Open-Access: This article is an open-access article that was selected by an in-house editor and fully peer-reviewed by external reviewers. It is distributed in accordance with the Creative Commons Attribution NonCommercial (CC BY-NC 4.0) license, which permits others to distribute, remix, adapt, build upon this work non-commercially, and license their derivative works on different terms, provided the original work is properly cited and the use is non-commercial. See: https://creativecommons.org/Licenses/by-nc/4.0/

Corresponding author: Ian Morilla, PhD, Assistant Professor, Research Associate, Laboratoire Analyse, Géométrie et Applications, Centre National de la Recherche Scientifique (Unité mixte de Recherche), Université Sorbonne Paris Nord, 99 avenue Jean Baptiste clément, Villetaneuse, Paris 93430, France. morilla@math.univ-paris13.fr

Received: December 9, 2021
Peer-review started: December 9, 2021
First decision: January 26, 2022
Revised: February 16, 2022
Accepted: April 28, 2022
Article in press: April 28, 2022
Published online: April 28, 2022
Processing time: 139 Days and 21.8 Hours

Abstract

BACKGROUND

In their everyday life, clinicians face an overabundance of biological indicators potentially helpful during a disease therapy. In this context, to be able to reliably identify a reduced number of those markers showing the ability of optimising the classification of treatment outcomes becomes a factor of vital importance to medical prognosis. In this work, we focus our interest in inflammatory bowel disease (IBD), a long-life threaten with a continuous increasing prevalence worldwide. In particular, IBD can be described as a set of autoimmune conditions affecting the gastrointestinal tract whose two main types are Crohn’s disease and ulcerative colitis.

AIM

To identify the minimal signature of microRNA (miRNA) associated with colorectal cancer (CRC) in patients with one chronic IBD.

METHODS

We provide a framework of well-established statistical and computational learning methods wisely adapted to reconstructing a CRC network leveraged to stratify these patients.

RESULTS

Our strategy resulted in an adjusted signature of 5 miRNAs out of approximately 2600 in Crohn’s Disease (resp. 8 in Ulcerative Colitis) with a percentage of success in patient classification of 82% (resp. 81%).

CONCLUSION

Importantly, these two signatures optimally balance the proportion between the number of significant miRNAs and their percentage of success in patients’ stratification.

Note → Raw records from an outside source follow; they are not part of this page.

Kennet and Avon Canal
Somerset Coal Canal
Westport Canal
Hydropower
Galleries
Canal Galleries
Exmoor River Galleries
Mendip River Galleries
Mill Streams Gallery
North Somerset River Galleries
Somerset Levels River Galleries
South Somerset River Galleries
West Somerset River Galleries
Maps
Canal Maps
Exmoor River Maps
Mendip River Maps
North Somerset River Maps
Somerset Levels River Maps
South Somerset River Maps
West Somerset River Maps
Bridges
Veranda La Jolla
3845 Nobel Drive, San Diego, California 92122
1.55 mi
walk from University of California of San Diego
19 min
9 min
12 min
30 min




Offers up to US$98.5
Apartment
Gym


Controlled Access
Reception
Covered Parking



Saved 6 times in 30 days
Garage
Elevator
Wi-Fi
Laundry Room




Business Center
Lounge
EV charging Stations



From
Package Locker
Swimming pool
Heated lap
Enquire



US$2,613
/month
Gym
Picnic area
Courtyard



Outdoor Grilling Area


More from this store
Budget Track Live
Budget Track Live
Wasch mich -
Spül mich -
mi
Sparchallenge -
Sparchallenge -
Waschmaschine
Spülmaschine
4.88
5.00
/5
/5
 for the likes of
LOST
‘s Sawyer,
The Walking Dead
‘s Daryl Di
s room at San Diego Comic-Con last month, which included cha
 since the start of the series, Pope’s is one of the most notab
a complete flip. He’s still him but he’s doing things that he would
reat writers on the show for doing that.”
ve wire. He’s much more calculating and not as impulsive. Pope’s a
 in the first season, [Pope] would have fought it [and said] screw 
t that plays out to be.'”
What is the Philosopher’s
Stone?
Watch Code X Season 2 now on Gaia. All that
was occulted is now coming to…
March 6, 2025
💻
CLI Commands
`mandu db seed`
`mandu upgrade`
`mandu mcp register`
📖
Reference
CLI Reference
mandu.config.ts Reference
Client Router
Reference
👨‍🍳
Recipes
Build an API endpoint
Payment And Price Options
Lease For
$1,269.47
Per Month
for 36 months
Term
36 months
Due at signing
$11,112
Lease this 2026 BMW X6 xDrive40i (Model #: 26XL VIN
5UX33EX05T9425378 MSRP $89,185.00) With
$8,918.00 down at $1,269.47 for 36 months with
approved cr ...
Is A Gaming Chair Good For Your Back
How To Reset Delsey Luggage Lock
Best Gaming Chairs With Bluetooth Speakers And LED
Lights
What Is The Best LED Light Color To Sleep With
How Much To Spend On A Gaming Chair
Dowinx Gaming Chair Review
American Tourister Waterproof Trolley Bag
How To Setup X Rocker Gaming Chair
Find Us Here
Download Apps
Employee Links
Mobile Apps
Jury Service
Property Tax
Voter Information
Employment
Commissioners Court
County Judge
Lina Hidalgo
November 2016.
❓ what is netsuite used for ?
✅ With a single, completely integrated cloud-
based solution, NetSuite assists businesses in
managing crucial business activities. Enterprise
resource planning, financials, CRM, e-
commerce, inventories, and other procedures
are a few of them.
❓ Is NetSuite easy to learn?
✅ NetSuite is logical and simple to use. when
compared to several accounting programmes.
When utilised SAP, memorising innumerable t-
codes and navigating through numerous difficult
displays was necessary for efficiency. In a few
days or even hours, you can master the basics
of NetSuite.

Keywords: Inflammatory bowel disease; microRNA; Muti-group comparison; Machine learning; Colorectal cancer; Sparse partial least squares-discriminant analysis

Core Tip: This study provides an optimised strategy based on classic learning methods and multi-group variable selection combination from 2600 microRNAs of 225 patients with one chronic inflammatory bowel disease to identify the minimal signature of microRNAs associated with the development of colorectal cancer in these patients.